Friday, February 19, 2016

Brave New Family by G.K. Chesterton - Part 2

G.K. Chesterton is better understood in bite-sized chunks so I greatly appreciated the editor of Brave New Family compiling G.K’s wisdom on the subject into digestible paragraphs and chapters.

In my last post I quoted a few of his thoughts on marriage and this week I want to highlight his insights into motherhood, especially the idea that mothers should work and let someone else raise their children. (Although written 100 years ago, his words are quite contemporary.)

The State thinks think they can do a better job and leave the mother to do something more meaningful. The actual effect of this theory is that one harassed person has to look after a hundred children, instead of one normal person looking after a normal number of them. Normally that normal person is urged by a natural force, which costs nothing and does not require a salary, the force of natural affection for his young... If you cut off that natural force, and substitute a paid bureaucracy, you are like a lunatic who should carefully water his garden with a watering can, while holding an umbrella to keep off the rain. (p. 56)

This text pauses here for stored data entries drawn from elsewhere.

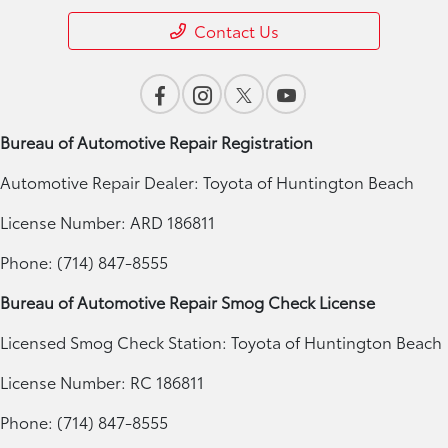
Contact Us
Bureau of Automotive Repair Registration
Automotive Repair Dealer: Toyota of Huntington Beach
License Number: ARD 186811
Phone: (714) 847-8555
Bureau of Automotive Repair Smog Check License
Licensed Smog Check Station: Toyota of Huntington Beach
License Number: RC 186811
Phone: (714) 847-8555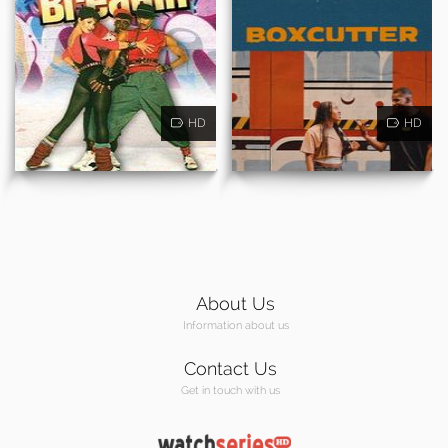
HD
HD
About Us
Information about us
Contact Us
Get in touch with us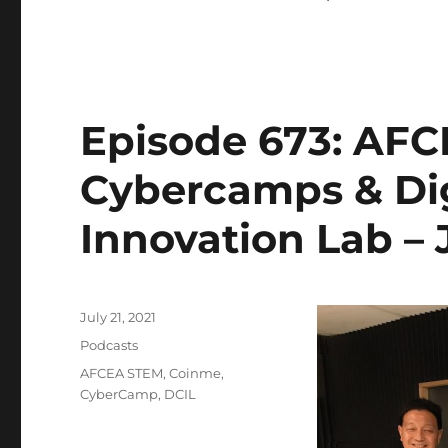
Episode 673: AFC
Cybercamps & Dig
Innovation Lab – J
Posted
July 21, 2021
on
Categories
Podcasts
Tags
AFCEA STEM
,
Coinme
,
CyberCamp
,
DCIL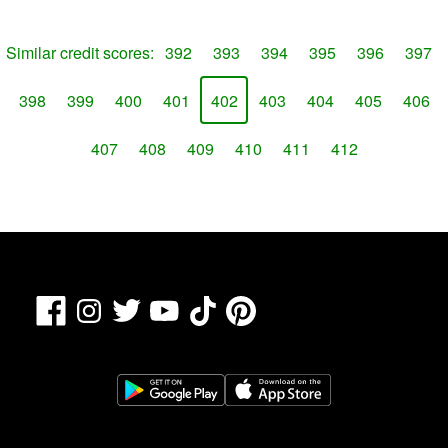
Similar credit scores:
392
393
394
395
396
397
398
399
400
401
402
403
404
405
406
407
408
409
410
411
412
Facebook
TikTok
Pinterest
Instagram
Twitter
YouTube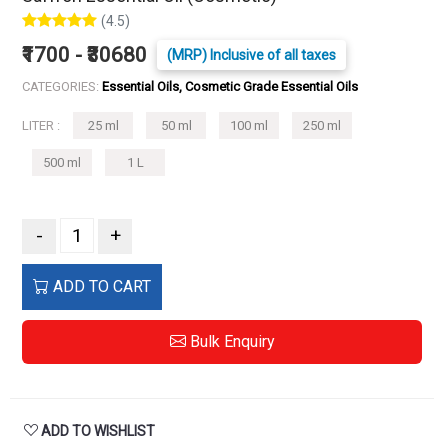
(4.5)
₹1700 - ₹30680
(MRP) Inclusive of all taxes
CATEGORIES:
Essential Oils, Cosmetic Grade Essential Oils
LITER :
25 ml
50 ml
100 ml
250 ml
500 ml
1 L
-
+
ADD TO CART
Bulk Enquiry
ADD TO WISHLIST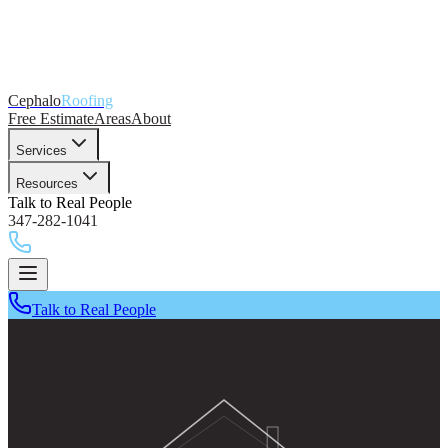
Cephalo
Roofing
Free Estimate
Areas
About
Services
Resources
Talk to Real People
347-282-1041
Talk to Real People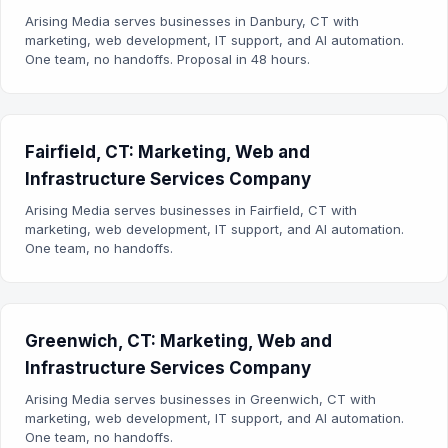
Arising Media serves businesses in Danbury, CT with
marketing, web development, IT support, and AI automation.
One team, no handoffs. Proposal in 48 hours.
Fairfield, CT: Marketing, Web and
Infrastructure Services Company
Arising Media serves businesses in Fairfield, CT with
marketing, web development, IT support, and AI automation.
One team, no handoffs.
Greenwich, CT: Marketing, Web and
Infrastructure Services Company
Arising Media serves businesses in Greenwich, CT with
marketing, web development, IT support, and AI automation.
One team, no handoffs.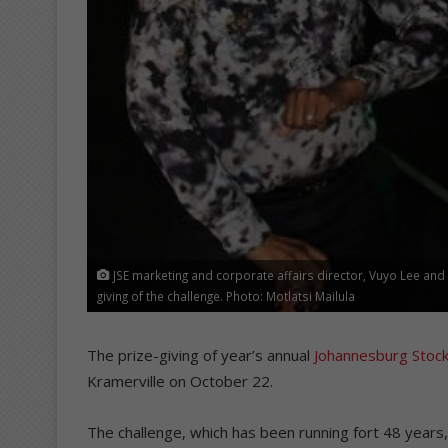
JSE marketing and corporate affairs director, Vuyo Lee an
giving of the challenge. Photo: Motlatsi Mailula
The prize-giving of year’s annual
Johannesburg Stock
Kramerville on October 22.
The challenge, which has been running fort 48 years,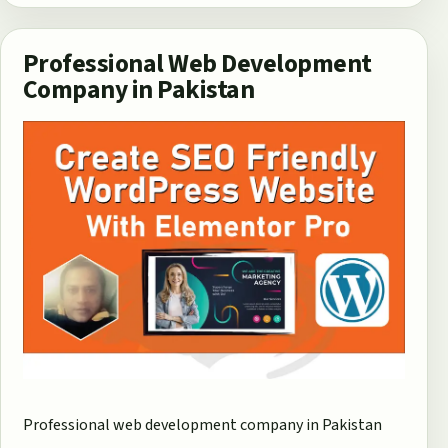
Professional Web Development
Company in Pakistan
Professional web development company in Pakistan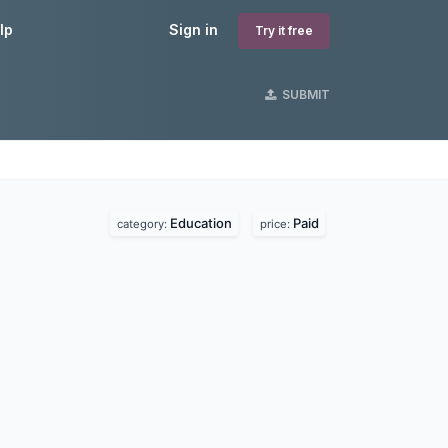
lp
Sign in
Try it free
SUBMIT
Education
Paid
category:
price: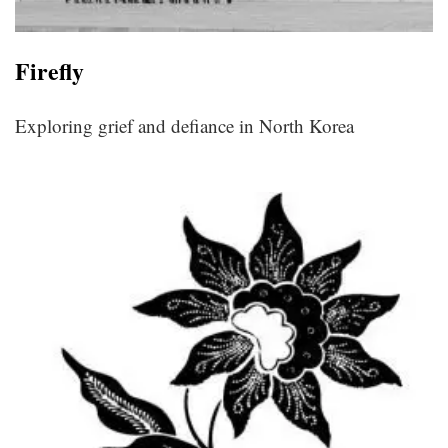
Fireﬂy
Exploring grief and defiance in North Korea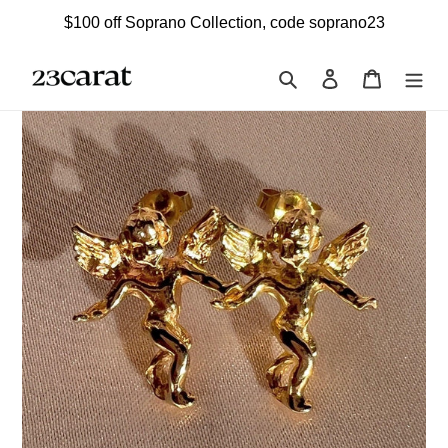
Skip
$100 off Soprano Collection, code soprano23
to
content
Search
Log in
Cart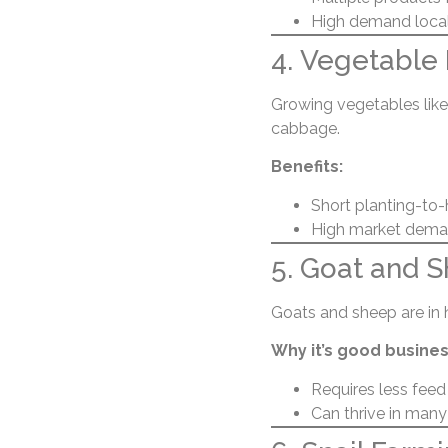
High demand locall
4. Vegetable
Growing vegetables like 
cabbage.
Benefits:
Short planting-to-
High market demand
5. Goat and 
Goats and sheep are in
Why it’s good busines
Requires less feed
Can thrive in many 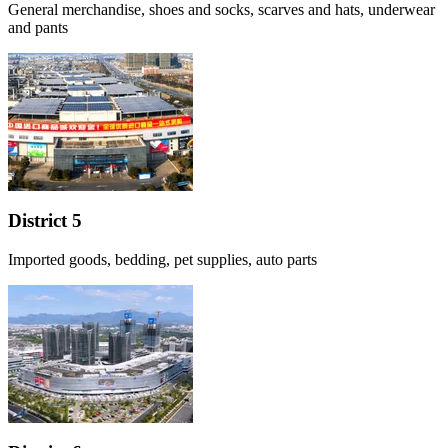
General merchandise, shoes and socks, scarves and hats, underwear
and pants
District 5
Imported goods, bedding, pet supplies, auto parts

A woman's function is laborious, because it is gigantic, not because it is minute. I will pity Mrs. Jones for the bigness of her task; I will never pity her for its smallness. (p. 113)

And my favorite: Progressive people are perpetually telling us that the hope of the world is in education. Education is everything. Nothing is so important as training the rising generation. They tell us this over and over again, with slight variations of the same formula, and never seem to see what it involves. For if there be any word of truth in all this talk about the education of the child, then there is certainly nothing but nonsense in nine-tenths of the talk about the emancipation of women. If education is the highest function of the State, why should anybody want to be emancipated from the highest function of the State? If education is the largest thing in the world, what is the sense of talking about a woman being liberated from the largest thing in the world? (154)

2 comments:

Elizabeth said...

Very interesting quotes.

Lovely blog.

Stopping by from the Saturday Review of Books Linkup.

I hope you are having a good day.

Elizabeth
Silver’s Reviews
The Passenger by Lisa Lutz

Barbara H. said...

I have not read much Chesterton, but what little I have read is so full of common sense.